Actions to take:
1/ According to the Score-P workflow passage, how many time-steps does the BT-MZ benchmark perform?
2/ For each statement, say whether it agrees with the Score-P workflow passage, and quote the words of the passage that decide it: (a) BT-MZ handles inter-zone communication with OpenMP. (b) The example begins with automatic compiler instrumentation. (c) BT-MZ solves the Navier-Stokes equations in two spatial dimensions.
3/ In the Score-P workflow passage, copy the stretch from "Advanced summary report examination (Section" through "and OpenMP threads.", substituting "iterations" for "time-steps".

Source passage:
•••

This chapter demonstrates a typical performance analysis workflow using Score-P. It consist of the following steps:

Program instrumentation (Section 'Program Instrumentation' )
Summary measurement collection (Section 'Summary Measurement Collection' )
Summary report examination (Section 'Summary report examination' )
Summary experiment scoring (Section 'Summary experiment scoring' )
Advanced summary measurement collection (Section 'Advanced summary measurement collection' )
Advanced summary report examination (Section 'Advanced summary report examination' )
Event trace collection and examination (Section 'Event trace collection and examination' )

The workflow is demonstrated using NPB BT-MZ benchmark as an example. BT-MZ solves a discretized version of unsteady, compressible Navier-Stokes equations in three spatial dimensions. It performs 200 time-steps on a regular 3-dimensional grid using ADI and verifies solution error within acceptable limit. It uses intra-zone computation with OpenMP and inter-zone communication with MPI. The benchmark can be build with a predefined data class (S,W,A,B,C,D,E,F) and any number of MPI processes and OpenMP threads.

NPB BT-MZ distribution already prepared for this example could be obtained from here.

Program Instrumentation

In order to collect performance measurements, BT-MZ has to be instrumented. There are various types of instrumentation supported by Score-P which cover a broad spectrum of performance analysis use cases (see Chapter 'Application Instrumentation' for more details).

In this example we start with automatic compiler instrumentation by prepending compiler/linker specification variable MPIF77 found in config/make.def with scorep:

#            SITE- AND/OR PLATFORM-SPECIFIC DEFINITIONS
#-----------------------------------------------------------------
# Items in this file may need to be changed for each platform.
#-----------------------------------------------------------------
...
#-----------------------------------------------------------------
# The Fortran compiler used for MPI programs
#-----------------------------------------------------------------
#MPIF77 = mpif77
# Alternative variants to perform instrumentation
...
MPIF77 = scorep mpif77
# This links MPI Fortran programs; usually the same as ${MPIF77}
FLINK   = $(MPIF77)
...

•••

Listing:
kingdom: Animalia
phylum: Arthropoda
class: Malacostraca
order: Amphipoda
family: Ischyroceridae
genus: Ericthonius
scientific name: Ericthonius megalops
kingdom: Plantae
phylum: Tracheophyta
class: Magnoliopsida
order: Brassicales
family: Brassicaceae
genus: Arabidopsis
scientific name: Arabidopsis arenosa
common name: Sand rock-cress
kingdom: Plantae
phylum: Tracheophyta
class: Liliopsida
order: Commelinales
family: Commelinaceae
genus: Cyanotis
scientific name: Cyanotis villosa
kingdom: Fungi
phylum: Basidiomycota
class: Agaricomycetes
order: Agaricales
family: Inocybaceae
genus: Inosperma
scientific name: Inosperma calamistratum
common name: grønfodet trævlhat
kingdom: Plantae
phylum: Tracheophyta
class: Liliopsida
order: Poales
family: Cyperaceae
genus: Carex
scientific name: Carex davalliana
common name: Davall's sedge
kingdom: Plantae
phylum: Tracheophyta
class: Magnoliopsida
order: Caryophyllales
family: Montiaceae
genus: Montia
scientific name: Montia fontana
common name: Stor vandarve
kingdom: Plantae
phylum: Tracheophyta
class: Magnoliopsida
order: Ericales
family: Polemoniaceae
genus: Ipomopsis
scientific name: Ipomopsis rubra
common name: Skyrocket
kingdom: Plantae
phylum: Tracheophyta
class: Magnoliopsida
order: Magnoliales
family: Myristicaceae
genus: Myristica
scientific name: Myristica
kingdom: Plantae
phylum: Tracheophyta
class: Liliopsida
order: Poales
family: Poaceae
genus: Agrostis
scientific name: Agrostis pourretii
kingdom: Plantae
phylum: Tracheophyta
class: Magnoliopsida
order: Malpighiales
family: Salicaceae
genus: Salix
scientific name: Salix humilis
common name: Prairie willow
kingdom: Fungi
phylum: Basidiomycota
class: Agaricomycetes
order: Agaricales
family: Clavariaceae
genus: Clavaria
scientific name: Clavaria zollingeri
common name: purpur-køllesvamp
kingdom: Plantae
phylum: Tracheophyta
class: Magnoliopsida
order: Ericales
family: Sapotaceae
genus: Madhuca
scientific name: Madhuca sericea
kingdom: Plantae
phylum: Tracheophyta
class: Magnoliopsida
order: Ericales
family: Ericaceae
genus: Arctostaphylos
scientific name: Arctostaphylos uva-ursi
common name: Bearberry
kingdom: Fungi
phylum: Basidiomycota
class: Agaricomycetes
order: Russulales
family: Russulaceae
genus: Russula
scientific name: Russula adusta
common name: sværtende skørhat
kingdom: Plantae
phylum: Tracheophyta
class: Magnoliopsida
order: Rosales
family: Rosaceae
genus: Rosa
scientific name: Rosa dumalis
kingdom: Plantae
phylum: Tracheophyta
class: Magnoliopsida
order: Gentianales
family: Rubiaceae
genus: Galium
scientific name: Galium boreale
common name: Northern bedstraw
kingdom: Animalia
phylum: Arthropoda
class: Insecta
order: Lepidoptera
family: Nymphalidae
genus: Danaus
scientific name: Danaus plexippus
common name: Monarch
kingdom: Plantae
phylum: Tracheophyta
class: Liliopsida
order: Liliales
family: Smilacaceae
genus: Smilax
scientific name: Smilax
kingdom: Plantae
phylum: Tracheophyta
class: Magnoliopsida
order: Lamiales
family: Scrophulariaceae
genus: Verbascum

•••

Exercise results:
1/ 200 time-steps.

2/
(a) No: "It uses intra-zone computation with OpenMP and inter-zone communication with MPI."
(b) Yes: "In this example we start with automatic compiler instrumentation"
(c) No: "in three spatial dimensions"

3/
Advanced summary report examination (Section 'Advanced summary report examination' )
Event trace collection and examination (Section 'Event trace collection and examination' )

The workflow is demonstrated using NPB BT-MZ benchmark as an example. BT-MZ solves a discretized version of unsteady, compressible Navier-Stokes equations in three spatial dimensions. It performs 200 iterations on a regular 3-dimensional grid using ADI and verifies solution error within acceptable limit. It uses intra-zone computation with OpenMP and inter-zone communication with MPI. The benchmark can be build with a predefined data class (S,W,A,B,C,D,E,F) and any number of MPI processes and OpenMP threads.